Inflation (CPI), The Fed & ECB – FinTwit Trends To Watch

UNSURPRISING INFLATION DATA SETS UP SPECULATIVE TALKS FOR NEXT WEEK

Inflation was the talk of the week with actual figures coming in above estimates (see economic calendar below). The recent hype about soaring inflation strangely had minimal impact on financial markets with volatility remaining fairly passive. Many analysts who agree with the “transitory” standpoint by the Fed can find solace in the fact that while inflation numbers are high, the major contributors are a handful of products such as lumber and automobiles.

U.S. inflation data:

US inflation data

Source: DailyFX economic calendar

Widespread inflation across many products would cause greater concern of an overheating economy and may lead to intervention from the Fed. For now, the central bank is likely to continue on it’s the current path of average inflation targeting as well as refute any rumors of tapering just yet. Next week's Fed interest rate decision (June 16th) will be more geared toward identifying any possible (but unlikely) suggestions of changes in forward guidance.

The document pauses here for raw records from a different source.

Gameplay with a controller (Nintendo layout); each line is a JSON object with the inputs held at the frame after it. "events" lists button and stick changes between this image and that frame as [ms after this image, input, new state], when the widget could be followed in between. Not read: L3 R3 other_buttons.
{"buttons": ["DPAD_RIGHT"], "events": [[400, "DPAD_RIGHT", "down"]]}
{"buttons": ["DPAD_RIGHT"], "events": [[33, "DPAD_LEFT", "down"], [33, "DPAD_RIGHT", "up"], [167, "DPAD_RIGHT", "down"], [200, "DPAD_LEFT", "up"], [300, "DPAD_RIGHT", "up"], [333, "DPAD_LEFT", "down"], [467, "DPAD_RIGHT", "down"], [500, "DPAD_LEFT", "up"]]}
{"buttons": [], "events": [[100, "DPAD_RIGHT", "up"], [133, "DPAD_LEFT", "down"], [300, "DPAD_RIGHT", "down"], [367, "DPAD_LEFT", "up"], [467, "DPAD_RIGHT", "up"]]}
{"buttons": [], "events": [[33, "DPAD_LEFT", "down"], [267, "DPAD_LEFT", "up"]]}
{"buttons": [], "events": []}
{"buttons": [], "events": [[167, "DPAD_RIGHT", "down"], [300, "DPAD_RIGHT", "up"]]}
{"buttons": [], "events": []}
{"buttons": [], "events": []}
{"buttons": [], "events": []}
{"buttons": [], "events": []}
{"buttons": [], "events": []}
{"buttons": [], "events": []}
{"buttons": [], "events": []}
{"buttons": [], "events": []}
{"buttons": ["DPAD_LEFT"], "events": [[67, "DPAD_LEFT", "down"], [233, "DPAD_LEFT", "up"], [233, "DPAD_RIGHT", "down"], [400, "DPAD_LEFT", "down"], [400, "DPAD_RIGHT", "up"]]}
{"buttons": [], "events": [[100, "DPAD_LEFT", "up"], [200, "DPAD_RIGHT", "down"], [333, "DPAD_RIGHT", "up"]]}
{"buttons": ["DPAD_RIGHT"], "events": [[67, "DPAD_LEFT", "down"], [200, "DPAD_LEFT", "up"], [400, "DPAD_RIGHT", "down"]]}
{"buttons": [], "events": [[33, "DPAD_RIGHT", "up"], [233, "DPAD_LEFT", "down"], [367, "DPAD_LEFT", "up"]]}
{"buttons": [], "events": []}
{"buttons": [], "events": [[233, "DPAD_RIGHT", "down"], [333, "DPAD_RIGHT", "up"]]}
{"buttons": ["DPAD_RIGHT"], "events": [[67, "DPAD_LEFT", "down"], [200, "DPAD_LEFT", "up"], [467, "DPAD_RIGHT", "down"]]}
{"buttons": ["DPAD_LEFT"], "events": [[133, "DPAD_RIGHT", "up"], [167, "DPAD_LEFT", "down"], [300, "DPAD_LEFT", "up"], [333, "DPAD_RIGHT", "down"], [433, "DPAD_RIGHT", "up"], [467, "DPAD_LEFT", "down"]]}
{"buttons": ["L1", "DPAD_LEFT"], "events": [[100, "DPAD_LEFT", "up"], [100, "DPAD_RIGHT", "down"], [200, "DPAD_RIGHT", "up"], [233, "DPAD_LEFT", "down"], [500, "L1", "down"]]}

U.S. 10-YEAR TREASURY YIELDS TUMBLE AHEAD OF FOMC MEETING

Following on from the aforementioned inflation data, U.S. treasury yields reacted in a less obvious manner. Generally, when inflationary pressure rises, bond yields tend to rise with it in order to compensate for this inflation risk and depressed bond returns (see chart below). However, this week saw the opposite as reflected by the highlighted area on the chart. So why would bond market participants jump at the chance to buy U.S. Treasuries at yields of roughly 1.5%?

There are a few possible reasons for this:

  1. U.S. treasuries are comparatively higher than other nations sovereign bonds which has maintained demand thus suppressing yields.
  2. The Federal Reserve is purchasing massive quantities of Treasury bonds every month.